Note: The sequences in the fasta file should be of a similar length than their counterparts in the PDB file. For instance, the fasta files and the PDB files downloaded directly from Protein Data Bank may differ in the initial and ending residues, as they are difficult to model, so they are usually removed from PDB entries.

Distance

This parameter can be indicated with the -d or --distance tags. You can indicate the minimum distance to consider that two proteins do not clash. The model will discard interactions with too many atoms at lower distance than the value indicated in Angstroms.
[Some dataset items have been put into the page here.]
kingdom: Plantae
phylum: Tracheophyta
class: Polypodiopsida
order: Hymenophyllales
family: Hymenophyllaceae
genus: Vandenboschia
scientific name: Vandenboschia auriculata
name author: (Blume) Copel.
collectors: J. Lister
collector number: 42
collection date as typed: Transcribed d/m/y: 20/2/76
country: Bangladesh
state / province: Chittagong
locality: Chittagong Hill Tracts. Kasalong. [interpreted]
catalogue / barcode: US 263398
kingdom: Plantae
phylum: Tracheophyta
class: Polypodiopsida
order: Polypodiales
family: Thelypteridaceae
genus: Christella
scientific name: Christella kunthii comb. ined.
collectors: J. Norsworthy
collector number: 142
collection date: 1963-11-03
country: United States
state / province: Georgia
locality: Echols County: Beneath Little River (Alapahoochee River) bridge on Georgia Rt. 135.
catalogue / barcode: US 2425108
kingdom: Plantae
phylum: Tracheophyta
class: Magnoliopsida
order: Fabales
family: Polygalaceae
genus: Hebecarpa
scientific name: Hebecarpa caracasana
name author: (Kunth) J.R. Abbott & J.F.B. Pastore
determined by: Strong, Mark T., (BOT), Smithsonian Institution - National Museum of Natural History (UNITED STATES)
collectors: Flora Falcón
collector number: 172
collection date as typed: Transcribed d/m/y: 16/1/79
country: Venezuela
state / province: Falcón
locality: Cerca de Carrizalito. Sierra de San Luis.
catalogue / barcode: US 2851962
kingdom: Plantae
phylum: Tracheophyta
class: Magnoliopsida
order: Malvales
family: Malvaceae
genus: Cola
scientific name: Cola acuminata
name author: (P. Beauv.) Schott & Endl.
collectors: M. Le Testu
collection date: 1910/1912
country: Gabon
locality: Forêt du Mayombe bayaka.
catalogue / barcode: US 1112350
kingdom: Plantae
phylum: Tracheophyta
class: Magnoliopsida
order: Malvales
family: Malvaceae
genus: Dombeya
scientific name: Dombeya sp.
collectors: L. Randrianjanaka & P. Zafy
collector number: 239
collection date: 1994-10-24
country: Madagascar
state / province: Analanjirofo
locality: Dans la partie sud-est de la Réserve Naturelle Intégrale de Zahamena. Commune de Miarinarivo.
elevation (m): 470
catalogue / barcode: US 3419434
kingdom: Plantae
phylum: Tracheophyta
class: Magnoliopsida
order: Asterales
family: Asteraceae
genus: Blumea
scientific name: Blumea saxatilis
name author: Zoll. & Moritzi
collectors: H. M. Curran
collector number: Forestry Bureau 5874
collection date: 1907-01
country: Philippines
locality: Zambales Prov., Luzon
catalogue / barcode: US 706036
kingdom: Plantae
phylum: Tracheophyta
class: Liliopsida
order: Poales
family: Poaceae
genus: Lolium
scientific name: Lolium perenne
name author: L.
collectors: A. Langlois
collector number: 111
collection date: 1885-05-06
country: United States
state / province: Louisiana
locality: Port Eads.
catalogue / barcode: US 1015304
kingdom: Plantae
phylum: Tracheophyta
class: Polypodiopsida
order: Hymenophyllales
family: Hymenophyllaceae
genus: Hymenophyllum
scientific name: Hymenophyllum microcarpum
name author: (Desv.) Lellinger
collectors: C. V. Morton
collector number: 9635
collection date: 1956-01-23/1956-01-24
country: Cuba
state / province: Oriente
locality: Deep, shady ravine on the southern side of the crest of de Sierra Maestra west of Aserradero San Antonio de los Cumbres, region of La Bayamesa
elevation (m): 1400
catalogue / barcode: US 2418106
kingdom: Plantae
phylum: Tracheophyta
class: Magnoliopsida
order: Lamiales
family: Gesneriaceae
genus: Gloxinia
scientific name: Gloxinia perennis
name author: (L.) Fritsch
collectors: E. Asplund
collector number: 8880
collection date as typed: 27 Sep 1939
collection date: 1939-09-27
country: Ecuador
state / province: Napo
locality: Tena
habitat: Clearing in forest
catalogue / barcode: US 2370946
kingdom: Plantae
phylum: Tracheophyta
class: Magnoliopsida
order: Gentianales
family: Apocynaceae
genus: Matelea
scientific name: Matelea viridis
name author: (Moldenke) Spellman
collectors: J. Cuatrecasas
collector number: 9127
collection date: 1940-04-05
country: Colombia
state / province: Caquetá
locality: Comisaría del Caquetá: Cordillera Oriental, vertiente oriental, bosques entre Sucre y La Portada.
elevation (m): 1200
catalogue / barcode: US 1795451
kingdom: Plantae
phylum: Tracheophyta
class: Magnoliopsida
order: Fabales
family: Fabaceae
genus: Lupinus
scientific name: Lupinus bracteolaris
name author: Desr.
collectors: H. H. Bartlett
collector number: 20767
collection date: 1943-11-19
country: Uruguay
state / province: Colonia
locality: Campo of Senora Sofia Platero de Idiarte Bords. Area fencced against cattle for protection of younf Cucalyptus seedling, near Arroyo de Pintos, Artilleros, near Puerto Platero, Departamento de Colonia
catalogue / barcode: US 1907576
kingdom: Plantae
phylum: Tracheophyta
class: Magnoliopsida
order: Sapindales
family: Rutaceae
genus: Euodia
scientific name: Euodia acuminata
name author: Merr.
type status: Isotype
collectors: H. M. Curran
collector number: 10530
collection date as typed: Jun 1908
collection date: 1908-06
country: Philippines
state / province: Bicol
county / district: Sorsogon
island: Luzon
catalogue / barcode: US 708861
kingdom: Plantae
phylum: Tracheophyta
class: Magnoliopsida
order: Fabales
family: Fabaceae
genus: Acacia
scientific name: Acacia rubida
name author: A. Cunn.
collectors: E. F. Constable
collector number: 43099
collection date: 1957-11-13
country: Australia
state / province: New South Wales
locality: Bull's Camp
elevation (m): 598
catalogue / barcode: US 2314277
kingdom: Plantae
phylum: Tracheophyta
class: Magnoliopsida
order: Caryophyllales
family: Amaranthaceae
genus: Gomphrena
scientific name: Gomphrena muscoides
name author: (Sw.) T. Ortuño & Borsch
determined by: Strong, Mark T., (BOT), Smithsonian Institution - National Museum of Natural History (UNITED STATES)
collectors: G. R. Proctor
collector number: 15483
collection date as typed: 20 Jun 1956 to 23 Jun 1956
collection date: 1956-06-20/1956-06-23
Being too restrictive may discard some meaningful interactions, but being too flexible can force chains to overlap and produce interactions that are not energetically favorable.

Threshold

This parameter can be indicated with the -t or --threshold tags. The threshold is the minimum score an alignment must reach in order to insert the chain in the model and determine its homologous protein. A very high value (0.9 or more) is usually recommended to ensure that the chains are correctly identified. However, for sequences with less identity, it might be needed to decrease this value.

Stoichiometry file

This parameter can be indicated with the -s or --stoichiometry tags. An additional file with the stoichiometry can be provided to make sure that the final protein will contain a specific number of chains. This file must be properly formatted, one value per line, as follows:

chain_id_in_fasta,number_of_columns

For example, this is the stoichiometry file for the example number 1:

3e0d_A,2
3e0d_B,2
3e0d_C,2
Starting PDB

This parameter can be indicated with the -start or --start tags. Promod's result is highly dependent on the first PDB used to build the model. In fact, results can vary a lot when different starting PDB files are used. Therefore, we provide an optional argument to select the starting PDB file to account for this variation. This allows to use the same PDB file with the same parameters, to obtain the same model. By default, the PDB files are sorted alphabetically and the first one in the list is selected.

Uninstalling

You can uninstall this software by using the following command, if it was installed using pip3:

pip3 uninstall promod

However, if it was installed via setup.py, all files must be deleted manually.